There are two types of fake medicines: products that imitate genuine medicines, and products that make false claims about their ingredients.
A counterfeit medicine could have:
- no active ingredient
- substandard ingredients
- undeclared ingredients
- illegal or dangerous ingredients
- incorrect dosage (too much, too little or variation in dose across tablets)
- contaminants from unhygienic manufacture.
How common are counterfeit medicines?
Any product can be counterfeit, from dermal fillers to leukaemia medicine. In countries that have strong medicines regulation, such as Australia, fake medicines are rarer, especially when bought from reputable retailers such as registered pharmacies. A pharmacist found to deal in counterfeits could have their registration as a pharmacist cancelled.
You are more likely to encounter a counterfeit medicine if you try to buy a medicine online. Some websites look like they are Australian, but are actually located and distributing goods from overseas. According to the World Health Organisation, a number of medicines sold online are fake.
Health risks of counterfeits
All unapproved therapeutic goods pose a risk, and counterfeit goods have a much greater risk. Anyone that is willing to break the law to take your money could also be willing to cheat you or risk your health.
A fraudulent medicine may fail to treat the disease, which can be fatal if the medicine is intended to treat a life-threatening condition. Each year, more than 250,000 children die because of fake and substandard pneumonia and malaria medicines alone.
Fake medicines can cause unexpected adverse reactions if they have undeclared ingredients or contaminants. Moreover, in the case of diluted antibiotics, understrength medicines contribute to antimicrobial resistance.
How to spot a fake
The quickest way to spot a bogus medicine is to compare it with an authentic medicine. Medicines are manufactured with precision, so any variation in size, weight, colour, quality or embossing could indicate a forgery.
When you take a counterfeit medicine, you may also get the sense that something is "off", such as an unexpected reaction.

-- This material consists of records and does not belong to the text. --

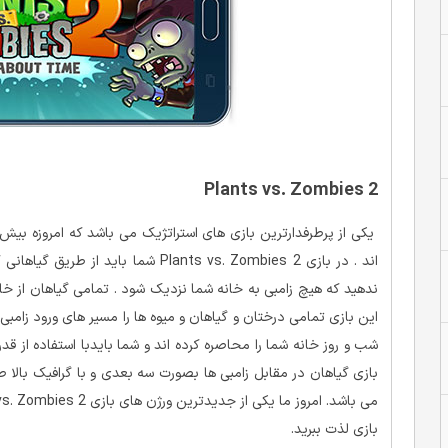
Plants vs. Zombies 2
اند . در بازی Plants vs. Zombies 2 شما
ندهید که هیچ زامبی به خانه شما نزدیک شود . تمامی گیاهان از خا
شب و روز خانه شما را محاصره کرده اند و شما بایدبا استفاده از قدرت
بازی لذت ببرید.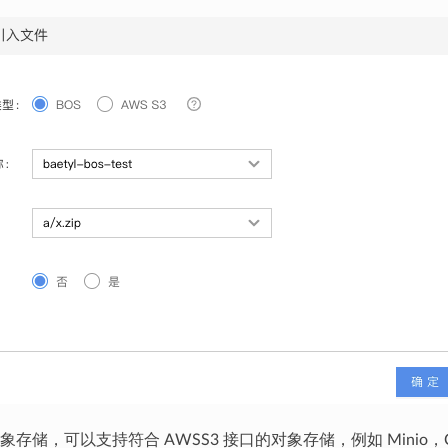
存储，可以支持符合 AWSS3 接口的对象存储，例如 Minio，CEP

You might also notice variations in the packaging – sometimes they are subtle, like in the photo below, where the coloured bars are different lengths.
Sometimes it is more obvious, such as spelling errors in the medicine name.
We use laboratory tests to assess suspected counterfeits. Our analytical chemistry techniques profile the ingredients and potency of these medicines, which can confirm that a medicine is a fake.
How we stop counterfeits
Counterfeit therapeutic goods are against the law and subject to criminal and civil penalty provisions in the Therapeutic Goods Act 1989.
We work with other Commonwealth and State and Territory agencies to keep fraudulent medicines out of the marketplace. Fake medicines found to be imported into Australia are seized and destroyed.
Don't take the risk
Counterfeit medicines can be hard to identify. Lower your risk by buying your medicine from a registered pharmacy. If you do buy your medicines online, make sure it is through a pharmacist registered in Australia.
Be alert to anything suspicious about your medicine, and talk to your doctor or pharmacist if you have concerns about a product.
If you suspect a product is fake, report it to us.